If I could wish for one response from the jazz community to what happened, it would be some kind of initiative, coordinated or otherwise, to lead the charge for gun control; to push for measures that could dramatically decrease the possibility of someone wielding an assault rifle against utter innocents. Jazz musicians proved their cultural relevance with art that waved the flag for civil rights. They can seize this moment again, galvanized by their colleague’s heartbreaking loss. I understand that Robert Glasper dedicated at least part of his show on Friday night to the victims of the Connecticut shooting. It doesn’t have to end there.
Let me try to tack back to where we were at, although I confess that the death toll in Newtown weighs more heavily on me than what jazz most tickled my fancy.
Like Nate, I picked Tim Berne’s Snakeoil as my favourite disc of 2012, enthralled as I was by
its play of the completely improvised and the rigorously composed and executed.
As an occasional pianist, I’m especially spellbound by Matt Mitchell’s magic
playing, ECM’ed to the max sonically, no less.

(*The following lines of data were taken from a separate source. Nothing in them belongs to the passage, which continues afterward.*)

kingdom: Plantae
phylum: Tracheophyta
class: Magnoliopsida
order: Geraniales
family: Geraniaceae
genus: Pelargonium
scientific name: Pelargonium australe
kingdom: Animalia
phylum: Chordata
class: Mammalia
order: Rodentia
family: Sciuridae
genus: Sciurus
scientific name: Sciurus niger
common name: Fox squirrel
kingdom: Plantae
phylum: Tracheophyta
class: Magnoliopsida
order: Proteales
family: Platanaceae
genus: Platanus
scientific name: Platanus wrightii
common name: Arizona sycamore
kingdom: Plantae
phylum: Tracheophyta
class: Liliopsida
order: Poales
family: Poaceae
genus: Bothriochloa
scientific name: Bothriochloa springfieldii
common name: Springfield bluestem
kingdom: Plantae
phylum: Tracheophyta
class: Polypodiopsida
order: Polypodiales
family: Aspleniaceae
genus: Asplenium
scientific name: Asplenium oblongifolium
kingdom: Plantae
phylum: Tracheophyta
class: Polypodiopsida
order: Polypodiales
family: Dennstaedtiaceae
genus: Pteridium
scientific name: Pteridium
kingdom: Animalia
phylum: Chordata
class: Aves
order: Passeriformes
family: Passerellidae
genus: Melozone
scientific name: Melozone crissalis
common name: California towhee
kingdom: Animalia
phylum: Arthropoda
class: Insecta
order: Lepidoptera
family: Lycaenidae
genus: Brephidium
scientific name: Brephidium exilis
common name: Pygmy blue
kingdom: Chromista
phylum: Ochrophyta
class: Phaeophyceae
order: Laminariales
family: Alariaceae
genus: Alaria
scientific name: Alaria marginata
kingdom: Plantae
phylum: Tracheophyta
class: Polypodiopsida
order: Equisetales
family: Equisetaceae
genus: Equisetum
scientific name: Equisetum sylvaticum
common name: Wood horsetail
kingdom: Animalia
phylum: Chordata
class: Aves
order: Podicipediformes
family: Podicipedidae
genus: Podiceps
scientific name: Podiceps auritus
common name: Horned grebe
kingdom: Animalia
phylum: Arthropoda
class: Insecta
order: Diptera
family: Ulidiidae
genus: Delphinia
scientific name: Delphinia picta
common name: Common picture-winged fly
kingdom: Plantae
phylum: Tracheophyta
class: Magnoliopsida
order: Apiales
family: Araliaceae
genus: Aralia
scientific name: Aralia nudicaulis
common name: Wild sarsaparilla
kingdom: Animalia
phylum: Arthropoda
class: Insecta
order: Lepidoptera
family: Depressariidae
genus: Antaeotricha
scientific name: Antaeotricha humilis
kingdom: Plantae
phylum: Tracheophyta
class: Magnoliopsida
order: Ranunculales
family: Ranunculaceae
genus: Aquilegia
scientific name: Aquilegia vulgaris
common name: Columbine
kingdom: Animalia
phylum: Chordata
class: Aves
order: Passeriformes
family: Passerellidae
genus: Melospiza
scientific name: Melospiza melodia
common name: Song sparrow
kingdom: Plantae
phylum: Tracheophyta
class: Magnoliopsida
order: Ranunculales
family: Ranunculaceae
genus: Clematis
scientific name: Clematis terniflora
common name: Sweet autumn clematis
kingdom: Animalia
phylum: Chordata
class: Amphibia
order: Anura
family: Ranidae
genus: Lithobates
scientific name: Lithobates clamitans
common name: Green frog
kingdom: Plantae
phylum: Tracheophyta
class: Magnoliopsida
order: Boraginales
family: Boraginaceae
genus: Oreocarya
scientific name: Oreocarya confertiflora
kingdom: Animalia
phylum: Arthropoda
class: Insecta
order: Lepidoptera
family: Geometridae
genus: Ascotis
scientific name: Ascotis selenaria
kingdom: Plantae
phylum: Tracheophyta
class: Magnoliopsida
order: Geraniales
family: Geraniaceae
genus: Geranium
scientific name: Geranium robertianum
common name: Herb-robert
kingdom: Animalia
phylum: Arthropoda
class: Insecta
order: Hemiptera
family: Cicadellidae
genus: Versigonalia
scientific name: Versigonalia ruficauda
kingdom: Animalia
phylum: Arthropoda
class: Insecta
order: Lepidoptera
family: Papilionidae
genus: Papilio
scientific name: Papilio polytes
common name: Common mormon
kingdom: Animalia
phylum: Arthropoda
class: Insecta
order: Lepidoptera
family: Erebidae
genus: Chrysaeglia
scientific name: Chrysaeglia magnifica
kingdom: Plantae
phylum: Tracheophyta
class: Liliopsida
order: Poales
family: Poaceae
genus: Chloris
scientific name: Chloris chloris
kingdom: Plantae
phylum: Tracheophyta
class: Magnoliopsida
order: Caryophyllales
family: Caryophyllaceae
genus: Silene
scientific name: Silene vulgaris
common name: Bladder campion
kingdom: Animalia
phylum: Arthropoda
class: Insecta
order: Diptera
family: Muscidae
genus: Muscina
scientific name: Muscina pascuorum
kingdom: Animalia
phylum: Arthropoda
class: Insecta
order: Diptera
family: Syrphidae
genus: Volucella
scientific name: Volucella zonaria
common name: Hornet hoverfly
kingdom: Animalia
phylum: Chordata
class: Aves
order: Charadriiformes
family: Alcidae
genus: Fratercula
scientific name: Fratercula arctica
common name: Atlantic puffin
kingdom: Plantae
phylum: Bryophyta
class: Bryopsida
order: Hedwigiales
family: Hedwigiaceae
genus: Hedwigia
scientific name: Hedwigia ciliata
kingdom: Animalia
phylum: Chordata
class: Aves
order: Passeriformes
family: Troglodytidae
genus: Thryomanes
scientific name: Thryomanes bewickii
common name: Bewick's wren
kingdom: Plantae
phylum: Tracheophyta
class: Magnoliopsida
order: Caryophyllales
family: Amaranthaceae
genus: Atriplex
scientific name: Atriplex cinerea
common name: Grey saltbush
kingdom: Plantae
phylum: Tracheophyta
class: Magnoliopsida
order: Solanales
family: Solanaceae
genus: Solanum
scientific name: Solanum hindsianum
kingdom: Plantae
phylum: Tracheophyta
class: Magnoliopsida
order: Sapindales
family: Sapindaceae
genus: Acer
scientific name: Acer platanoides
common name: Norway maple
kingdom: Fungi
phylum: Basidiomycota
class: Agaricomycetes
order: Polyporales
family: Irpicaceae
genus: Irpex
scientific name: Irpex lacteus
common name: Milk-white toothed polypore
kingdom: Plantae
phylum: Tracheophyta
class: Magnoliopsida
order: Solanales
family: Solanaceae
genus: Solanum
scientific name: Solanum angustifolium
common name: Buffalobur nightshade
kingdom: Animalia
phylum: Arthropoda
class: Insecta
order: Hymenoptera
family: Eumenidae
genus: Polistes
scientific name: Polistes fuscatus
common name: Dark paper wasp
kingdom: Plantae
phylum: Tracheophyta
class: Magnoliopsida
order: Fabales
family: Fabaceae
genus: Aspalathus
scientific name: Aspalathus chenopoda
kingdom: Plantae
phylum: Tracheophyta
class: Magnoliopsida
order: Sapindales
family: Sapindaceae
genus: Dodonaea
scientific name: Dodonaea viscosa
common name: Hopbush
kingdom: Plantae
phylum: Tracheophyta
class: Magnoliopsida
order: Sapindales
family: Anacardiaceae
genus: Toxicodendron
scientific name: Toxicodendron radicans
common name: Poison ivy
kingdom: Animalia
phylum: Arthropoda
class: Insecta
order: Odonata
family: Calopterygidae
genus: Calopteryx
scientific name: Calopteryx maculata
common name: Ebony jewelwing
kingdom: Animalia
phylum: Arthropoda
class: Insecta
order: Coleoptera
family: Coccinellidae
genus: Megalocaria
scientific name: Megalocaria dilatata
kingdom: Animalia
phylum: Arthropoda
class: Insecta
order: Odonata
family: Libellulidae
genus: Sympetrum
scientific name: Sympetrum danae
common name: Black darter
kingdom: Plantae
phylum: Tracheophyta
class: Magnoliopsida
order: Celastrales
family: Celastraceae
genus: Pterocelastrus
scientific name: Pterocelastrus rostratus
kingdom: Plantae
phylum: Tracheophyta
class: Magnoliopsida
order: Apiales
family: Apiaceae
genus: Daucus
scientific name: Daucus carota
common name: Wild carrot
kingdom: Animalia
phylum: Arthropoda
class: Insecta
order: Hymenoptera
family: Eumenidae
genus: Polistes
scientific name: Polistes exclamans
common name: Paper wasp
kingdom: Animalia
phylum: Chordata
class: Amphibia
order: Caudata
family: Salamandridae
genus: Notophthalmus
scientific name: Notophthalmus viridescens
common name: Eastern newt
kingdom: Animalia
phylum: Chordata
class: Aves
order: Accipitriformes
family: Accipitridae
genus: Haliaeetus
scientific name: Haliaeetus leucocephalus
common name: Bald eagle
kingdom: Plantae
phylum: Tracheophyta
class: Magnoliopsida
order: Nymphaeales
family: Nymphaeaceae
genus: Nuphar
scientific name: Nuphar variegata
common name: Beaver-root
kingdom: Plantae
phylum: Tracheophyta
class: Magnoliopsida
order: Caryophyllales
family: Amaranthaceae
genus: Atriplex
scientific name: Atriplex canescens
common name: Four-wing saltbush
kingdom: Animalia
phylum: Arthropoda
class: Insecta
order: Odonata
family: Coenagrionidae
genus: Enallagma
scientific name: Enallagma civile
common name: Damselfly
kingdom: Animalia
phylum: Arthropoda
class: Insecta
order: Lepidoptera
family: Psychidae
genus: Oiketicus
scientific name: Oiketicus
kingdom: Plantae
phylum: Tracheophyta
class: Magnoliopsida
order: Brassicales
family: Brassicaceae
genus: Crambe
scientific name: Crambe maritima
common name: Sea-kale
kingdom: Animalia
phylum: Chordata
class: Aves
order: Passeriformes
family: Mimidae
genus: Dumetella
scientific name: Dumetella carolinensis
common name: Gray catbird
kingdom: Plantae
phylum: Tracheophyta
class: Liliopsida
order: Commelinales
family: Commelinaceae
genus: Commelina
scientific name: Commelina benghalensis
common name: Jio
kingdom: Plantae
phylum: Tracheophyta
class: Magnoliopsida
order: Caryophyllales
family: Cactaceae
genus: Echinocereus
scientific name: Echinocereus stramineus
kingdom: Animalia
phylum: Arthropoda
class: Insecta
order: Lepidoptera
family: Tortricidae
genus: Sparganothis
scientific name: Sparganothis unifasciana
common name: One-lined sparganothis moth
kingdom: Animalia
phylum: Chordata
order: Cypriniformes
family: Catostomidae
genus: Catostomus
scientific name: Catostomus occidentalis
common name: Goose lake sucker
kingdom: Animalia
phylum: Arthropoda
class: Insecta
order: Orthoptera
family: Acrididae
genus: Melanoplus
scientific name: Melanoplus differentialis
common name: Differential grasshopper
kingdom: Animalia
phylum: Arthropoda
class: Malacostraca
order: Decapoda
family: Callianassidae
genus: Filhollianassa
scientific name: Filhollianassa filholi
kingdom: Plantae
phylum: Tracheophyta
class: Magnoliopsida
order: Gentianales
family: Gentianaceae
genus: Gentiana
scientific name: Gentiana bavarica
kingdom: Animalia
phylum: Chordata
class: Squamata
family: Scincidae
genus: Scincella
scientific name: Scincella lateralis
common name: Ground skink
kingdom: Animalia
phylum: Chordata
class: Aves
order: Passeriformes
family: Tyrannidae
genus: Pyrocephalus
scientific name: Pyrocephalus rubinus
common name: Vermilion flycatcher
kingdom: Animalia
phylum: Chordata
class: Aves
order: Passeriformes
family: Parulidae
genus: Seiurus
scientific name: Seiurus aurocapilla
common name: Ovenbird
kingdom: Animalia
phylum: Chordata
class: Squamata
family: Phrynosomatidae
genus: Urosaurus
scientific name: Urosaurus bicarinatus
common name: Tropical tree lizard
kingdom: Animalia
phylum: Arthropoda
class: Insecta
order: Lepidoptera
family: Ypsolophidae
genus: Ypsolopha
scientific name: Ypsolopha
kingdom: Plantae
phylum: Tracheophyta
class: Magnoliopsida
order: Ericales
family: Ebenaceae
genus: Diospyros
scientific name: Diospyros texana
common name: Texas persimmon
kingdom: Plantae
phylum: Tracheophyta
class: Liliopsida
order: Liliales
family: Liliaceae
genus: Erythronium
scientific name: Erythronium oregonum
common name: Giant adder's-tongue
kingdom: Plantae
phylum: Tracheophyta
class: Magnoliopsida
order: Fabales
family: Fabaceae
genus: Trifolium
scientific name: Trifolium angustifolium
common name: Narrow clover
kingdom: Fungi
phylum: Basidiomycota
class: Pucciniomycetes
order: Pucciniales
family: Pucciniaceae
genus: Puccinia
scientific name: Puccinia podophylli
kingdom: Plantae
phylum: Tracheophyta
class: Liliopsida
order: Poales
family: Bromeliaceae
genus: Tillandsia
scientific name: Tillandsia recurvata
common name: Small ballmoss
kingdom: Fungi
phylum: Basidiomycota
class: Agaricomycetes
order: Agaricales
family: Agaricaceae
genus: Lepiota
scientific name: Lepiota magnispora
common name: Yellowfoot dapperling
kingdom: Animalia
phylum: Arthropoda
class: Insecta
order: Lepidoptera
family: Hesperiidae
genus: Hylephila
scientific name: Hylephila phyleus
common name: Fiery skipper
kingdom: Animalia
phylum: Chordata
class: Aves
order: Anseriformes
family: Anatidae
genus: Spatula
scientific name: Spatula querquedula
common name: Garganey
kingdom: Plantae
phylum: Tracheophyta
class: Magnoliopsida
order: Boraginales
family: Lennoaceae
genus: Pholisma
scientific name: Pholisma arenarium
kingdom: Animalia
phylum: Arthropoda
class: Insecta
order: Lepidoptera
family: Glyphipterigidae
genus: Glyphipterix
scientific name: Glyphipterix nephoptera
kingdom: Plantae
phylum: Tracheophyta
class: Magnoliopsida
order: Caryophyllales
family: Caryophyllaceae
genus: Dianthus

The border’s not as porous as I would like with respect to jazz, and so I haven’t heard the ERIMAJ disc, or the latest Christian Scott. I get it when Gio writes that for him, these discs are on the forefront, but I’ve always flinched at least a little bit when any writer uses phraseology such as “the direction that jazz is going.” Maybe it’s because I’m not at the epicentre, but jazz, as it manifests itself in the discs I receive and the music that comes to town, seems to be very much multi-directional, moving outward in three dimensions rather than forward in two. For what’s it worth, from a style agnostic...
I really liked what Jim wrote — OK, I really like everything that Jim writes — with respect to camaraderie and chemistry. That’s a useful way to lock onto this music, even when, and perhaps especially when, it’s not so layman-friendly.
I’ve heard Vijay Iyer say that musical interaction on the bandstand, as evidence that the musicians are simply listening to each other, engages the audience because it’s a trope for the act of listening. We like to listen to them listening. If I can mention just a few examples: there’s the tumult of drums from Brian Blade exhorting Myron Walden to play ever more soulfully; the lyrical pas de deux of Fred Hersch and Italian clarinetist Nico Gori on their disc Da Vinci; and the splendid fit between the Montreal saxophonist Joel Miller and pianist Geoffrey Keezer on Miller’s disc Swim. These are layman-friendly, I suppose, but that’s what you get from the jazz writer at a MSM newspaper.
I’m going to call it here. Time to spend some quality time with my son. And to feel extraordinarily grateful and blessed. And sad.